**Supplied information:**
##############################

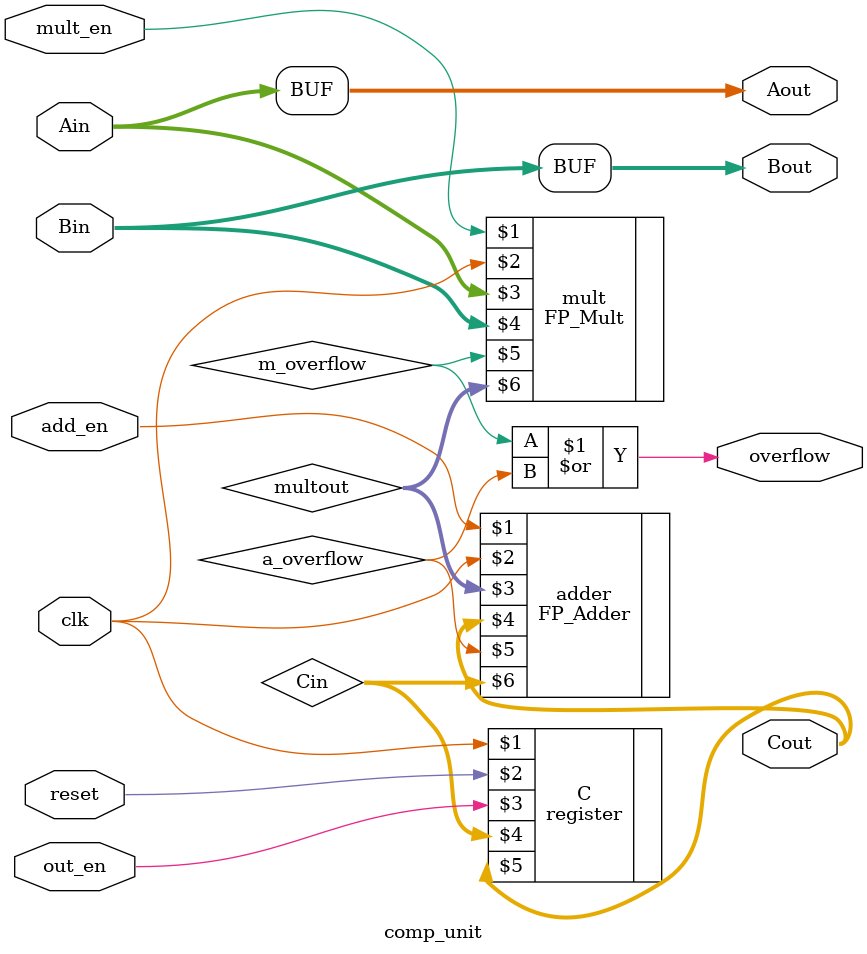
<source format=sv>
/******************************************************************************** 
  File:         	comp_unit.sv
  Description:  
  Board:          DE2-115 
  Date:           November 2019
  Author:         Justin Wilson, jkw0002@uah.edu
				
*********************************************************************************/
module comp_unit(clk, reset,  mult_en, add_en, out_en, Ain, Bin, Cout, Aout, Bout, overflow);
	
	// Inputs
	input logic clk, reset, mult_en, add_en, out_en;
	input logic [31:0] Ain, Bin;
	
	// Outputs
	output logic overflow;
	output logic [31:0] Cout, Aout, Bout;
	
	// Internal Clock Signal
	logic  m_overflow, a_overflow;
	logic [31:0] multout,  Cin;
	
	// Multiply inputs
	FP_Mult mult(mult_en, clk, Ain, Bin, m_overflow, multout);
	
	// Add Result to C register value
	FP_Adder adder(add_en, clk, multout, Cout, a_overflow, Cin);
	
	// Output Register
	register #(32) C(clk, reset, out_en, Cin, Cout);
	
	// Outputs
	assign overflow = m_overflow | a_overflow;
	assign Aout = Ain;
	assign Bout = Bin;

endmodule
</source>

##############################

**Problem requirements:** Give back exactly the lines starting at the one with "assign Aout = Ain;" and running to the end of the listing. Include both ends.

**Response to the task:**
	assign Aout = Ain;
	assign Bout = Bin;

endmodule
</source>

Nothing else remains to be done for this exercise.